Zhejiang Conservatory of Music
- Motto: 事必尽善
- Motto in English: Things must be done well
- Type: Public
- Established: May 8, 2016
- Location: Hangzhou, Zhejiang, China
- Website: http://www.zjcm.edu.cn/

= Zhejiang Conservatory of Music =

Provincial public college in Hangzhou, Zhejiang, China

The Zhejiang Conservatory of Music () is a provincial public undergraduate college in Hangzhou, Zhejiang, China. It was established in 2016 and is affiliated with the Province of Zhejiang.

==Overview==
The entire campus is divided into the North District and the South District.

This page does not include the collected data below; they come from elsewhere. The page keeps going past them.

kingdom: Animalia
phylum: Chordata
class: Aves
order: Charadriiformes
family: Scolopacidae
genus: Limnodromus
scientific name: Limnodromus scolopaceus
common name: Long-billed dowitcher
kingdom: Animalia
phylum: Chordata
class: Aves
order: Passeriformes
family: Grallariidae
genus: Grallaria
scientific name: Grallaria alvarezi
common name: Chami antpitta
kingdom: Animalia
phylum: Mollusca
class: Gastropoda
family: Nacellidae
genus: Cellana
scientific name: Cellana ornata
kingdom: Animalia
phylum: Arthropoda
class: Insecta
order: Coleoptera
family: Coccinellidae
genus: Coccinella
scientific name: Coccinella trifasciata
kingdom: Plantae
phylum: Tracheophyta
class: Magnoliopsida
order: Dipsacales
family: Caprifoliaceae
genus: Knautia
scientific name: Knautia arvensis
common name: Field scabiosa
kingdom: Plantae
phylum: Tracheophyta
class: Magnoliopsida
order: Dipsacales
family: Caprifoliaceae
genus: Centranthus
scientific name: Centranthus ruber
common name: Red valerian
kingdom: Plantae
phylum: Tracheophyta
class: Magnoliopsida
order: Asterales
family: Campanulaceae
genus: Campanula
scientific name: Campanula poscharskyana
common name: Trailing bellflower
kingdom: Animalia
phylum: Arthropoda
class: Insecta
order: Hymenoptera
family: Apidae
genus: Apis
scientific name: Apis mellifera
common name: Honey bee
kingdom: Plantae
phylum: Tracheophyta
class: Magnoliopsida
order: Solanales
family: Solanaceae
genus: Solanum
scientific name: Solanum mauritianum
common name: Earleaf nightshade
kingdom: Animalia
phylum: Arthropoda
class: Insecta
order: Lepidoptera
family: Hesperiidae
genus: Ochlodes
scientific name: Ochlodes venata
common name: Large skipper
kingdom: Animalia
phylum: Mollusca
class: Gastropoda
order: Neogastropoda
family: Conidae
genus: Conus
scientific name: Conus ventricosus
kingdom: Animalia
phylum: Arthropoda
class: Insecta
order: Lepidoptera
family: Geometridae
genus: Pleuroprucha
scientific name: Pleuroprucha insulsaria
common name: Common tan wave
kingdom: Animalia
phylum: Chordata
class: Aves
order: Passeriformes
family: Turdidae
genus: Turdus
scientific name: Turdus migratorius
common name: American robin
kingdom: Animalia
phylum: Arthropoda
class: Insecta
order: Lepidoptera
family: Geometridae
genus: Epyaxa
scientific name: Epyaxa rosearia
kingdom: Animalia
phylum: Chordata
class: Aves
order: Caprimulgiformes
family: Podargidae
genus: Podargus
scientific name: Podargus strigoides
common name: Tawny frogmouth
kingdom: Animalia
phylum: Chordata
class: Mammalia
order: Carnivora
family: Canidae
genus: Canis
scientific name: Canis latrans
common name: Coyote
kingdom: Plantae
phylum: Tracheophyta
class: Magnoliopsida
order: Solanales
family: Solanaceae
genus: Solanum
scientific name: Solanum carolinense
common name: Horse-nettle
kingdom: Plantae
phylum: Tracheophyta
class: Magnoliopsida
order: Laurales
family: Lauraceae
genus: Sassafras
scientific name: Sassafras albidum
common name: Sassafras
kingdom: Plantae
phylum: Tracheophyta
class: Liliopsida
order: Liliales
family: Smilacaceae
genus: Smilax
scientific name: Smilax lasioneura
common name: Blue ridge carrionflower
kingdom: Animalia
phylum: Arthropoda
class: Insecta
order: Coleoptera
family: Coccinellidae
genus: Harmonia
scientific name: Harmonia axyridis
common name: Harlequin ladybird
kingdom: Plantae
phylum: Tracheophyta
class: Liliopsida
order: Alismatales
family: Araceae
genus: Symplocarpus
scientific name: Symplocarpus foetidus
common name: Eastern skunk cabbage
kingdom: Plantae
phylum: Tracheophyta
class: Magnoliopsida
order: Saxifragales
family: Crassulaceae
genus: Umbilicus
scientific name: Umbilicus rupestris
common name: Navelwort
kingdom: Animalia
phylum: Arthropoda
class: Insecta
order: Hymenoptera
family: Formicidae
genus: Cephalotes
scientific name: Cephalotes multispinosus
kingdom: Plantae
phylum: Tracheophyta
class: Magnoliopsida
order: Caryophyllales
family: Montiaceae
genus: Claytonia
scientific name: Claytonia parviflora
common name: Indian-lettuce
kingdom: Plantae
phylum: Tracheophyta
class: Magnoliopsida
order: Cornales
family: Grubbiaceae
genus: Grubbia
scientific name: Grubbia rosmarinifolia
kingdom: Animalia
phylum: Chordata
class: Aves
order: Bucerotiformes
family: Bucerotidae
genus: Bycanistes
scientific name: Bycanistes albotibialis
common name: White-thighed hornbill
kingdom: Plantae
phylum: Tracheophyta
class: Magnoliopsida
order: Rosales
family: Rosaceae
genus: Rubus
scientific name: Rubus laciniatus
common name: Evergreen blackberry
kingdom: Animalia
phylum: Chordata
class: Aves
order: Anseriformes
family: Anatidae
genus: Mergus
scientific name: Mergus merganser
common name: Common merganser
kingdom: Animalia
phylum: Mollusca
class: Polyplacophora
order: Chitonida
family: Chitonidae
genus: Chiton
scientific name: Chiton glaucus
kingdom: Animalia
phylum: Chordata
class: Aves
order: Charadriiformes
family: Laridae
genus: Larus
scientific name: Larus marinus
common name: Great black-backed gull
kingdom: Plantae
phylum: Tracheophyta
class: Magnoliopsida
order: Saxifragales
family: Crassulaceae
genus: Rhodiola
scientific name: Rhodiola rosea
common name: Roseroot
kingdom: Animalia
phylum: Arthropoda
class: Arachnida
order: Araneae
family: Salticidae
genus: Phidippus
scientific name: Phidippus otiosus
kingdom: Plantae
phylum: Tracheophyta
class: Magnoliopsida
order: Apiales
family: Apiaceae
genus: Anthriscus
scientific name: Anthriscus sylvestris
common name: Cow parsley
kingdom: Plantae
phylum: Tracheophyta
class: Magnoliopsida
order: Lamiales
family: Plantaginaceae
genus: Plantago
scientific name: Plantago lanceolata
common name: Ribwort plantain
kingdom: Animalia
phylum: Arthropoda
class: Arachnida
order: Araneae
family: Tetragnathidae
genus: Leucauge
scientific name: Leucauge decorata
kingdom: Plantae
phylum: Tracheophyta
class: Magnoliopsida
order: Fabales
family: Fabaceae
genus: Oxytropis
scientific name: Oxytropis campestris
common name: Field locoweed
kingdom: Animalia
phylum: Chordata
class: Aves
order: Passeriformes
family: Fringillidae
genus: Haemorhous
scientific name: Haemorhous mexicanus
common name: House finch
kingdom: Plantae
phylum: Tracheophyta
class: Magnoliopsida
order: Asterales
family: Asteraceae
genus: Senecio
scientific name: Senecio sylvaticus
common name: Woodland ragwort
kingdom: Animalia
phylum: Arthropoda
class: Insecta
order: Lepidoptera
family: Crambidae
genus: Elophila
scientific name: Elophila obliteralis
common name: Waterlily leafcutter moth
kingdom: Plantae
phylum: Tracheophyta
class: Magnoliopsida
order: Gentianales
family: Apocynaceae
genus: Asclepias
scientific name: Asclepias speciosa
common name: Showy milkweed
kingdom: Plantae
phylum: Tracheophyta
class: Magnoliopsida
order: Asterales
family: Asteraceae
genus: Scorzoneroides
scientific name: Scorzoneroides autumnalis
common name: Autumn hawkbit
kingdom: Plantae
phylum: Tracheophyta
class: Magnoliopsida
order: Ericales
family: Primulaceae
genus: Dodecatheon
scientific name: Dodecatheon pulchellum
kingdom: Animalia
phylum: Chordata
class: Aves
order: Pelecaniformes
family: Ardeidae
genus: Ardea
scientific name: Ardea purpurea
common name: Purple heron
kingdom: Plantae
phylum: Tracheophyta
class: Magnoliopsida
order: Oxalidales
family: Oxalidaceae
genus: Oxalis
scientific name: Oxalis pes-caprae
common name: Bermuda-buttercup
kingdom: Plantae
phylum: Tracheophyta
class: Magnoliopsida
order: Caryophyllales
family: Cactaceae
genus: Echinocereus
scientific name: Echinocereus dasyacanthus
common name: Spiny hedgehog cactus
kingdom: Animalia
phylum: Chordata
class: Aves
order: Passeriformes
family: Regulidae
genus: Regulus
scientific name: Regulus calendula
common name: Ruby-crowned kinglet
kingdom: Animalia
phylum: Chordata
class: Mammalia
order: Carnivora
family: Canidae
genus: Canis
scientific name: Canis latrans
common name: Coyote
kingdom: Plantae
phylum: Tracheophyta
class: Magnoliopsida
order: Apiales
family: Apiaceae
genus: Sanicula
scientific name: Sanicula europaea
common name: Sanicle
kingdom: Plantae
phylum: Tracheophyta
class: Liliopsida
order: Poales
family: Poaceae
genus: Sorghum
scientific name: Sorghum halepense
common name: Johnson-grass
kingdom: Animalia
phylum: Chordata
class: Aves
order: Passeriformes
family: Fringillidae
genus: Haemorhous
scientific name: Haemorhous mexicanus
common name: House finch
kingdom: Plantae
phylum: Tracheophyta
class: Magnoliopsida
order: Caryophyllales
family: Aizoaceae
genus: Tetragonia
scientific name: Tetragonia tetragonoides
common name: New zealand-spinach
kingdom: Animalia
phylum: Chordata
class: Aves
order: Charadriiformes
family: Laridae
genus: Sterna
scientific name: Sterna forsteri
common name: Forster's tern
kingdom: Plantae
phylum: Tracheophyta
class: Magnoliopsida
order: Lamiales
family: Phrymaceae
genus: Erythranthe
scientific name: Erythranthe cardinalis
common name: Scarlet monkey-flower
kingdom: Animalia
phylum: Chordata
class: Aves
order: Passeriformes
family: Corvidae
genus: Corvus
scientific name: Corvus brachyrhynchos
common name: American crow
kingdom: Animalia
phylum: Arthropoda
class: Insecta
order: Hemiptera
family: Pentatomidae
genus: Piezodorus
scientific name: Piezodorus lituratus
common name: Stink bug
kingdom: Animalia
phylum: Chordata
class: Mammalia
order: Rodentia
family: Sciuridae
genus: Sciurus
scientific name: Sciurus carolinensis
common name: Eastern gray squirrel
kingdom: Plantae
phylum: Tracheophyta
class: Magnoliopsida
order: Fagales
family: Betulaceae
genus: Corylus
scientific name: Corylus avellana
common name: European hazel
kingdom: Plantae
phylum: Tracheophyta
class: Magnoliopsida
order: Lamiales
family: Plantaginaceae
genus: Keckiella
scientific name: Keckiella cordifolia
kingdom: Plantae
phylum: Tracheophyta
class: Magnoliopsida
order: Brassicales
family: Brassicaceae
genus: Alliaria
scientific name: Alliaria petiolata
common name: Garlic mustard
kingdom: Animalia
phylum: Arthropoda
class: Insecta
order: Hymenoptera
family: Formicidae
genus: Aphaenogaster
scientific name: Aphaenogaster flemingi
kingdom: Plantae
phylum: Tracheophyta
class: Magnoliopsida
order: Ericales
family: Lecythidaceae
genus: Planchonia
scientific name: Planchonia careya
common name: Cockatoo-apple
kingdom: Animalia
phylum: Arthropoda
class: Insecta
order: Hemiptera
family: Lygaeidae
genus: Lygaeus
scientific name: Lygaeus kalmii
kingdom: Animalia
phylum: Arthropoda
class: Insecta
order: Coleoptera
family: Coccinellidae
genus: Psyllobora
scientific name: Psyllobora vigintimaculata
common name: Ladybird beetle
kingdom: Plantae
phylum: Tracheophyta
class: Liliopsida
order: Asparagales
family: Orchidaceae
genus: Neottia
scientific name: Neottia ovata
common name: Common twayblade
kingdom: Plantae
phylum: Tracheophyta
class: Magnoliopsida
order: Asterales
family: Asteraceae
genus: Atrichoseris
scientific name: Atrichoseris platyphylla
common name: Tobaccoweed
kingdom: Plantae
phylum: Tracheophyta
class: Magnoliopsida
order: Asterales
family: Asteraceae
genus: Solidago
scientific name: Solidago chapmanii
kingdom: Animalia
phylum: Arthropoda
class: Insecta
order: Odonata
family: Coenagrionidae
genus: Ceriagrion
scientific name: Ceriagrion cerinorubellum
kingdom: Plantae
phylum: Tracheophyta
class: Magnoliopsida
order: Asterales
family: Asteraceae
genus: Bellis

It has the largest music school campus in the world, with two school gates, the North Gate and the South Gate. The Grand Theatre, Concert Hall, Music Building, Dance Building, Drama Building, Library, and Administration Building are all located in the North District Arts District. Comprehensive teaching building, accordion-style gymnasium, piano key-style dormitory building, canteen, etc. are located in the southern living area; the construction unit is Greentown Architectural Design Co., Ltd., and the first construction is the student dormitory building.

The college has 1 library, 1 grand theatre, 3 concert halls, 3 theatres, 102 rehearsal halls, 842 piano rooms, and 6 recording studios. The concert hall can accommodate 800 people, and the grand theatre (with a large theatre, a small theatre, and a movie screening hall, including an IMAX theatre) can accommodate about 1,200 people. Concert halls, grand theatres, and other places will be open to the public.

As of March 2025, the college had 485 full-time faculty members on its official roster. Among them, 60 held full professor positions, 146 held associate professor positions, and 136 held doctoral degrees. Faculty with doctoral degrees accounted for 28.04% of the total full-time faculty, while those holding master's degrees or higher constituted 90.10% of the full-time faculty.

==Professional settings==
The discipline is mainly art, all of which cover the composition and composition technology theory, musicology, music performance, dance, dance performance and performance under the main discipline of music, and dance, in the existing three Among the first-level disciplines, music and dance are provincial-level first-class disciplines of class A, drama and film studies, and art theory are provincial-level first-class disciplines of class B. The musicology major is a national characteristic major, and the music performance major is a provincial emerging characteristic major. There are a small number of intersecting management, literature, engineering, etc., and nearly 60 majors are planned. By 2020, the number of majors will expand to about 14.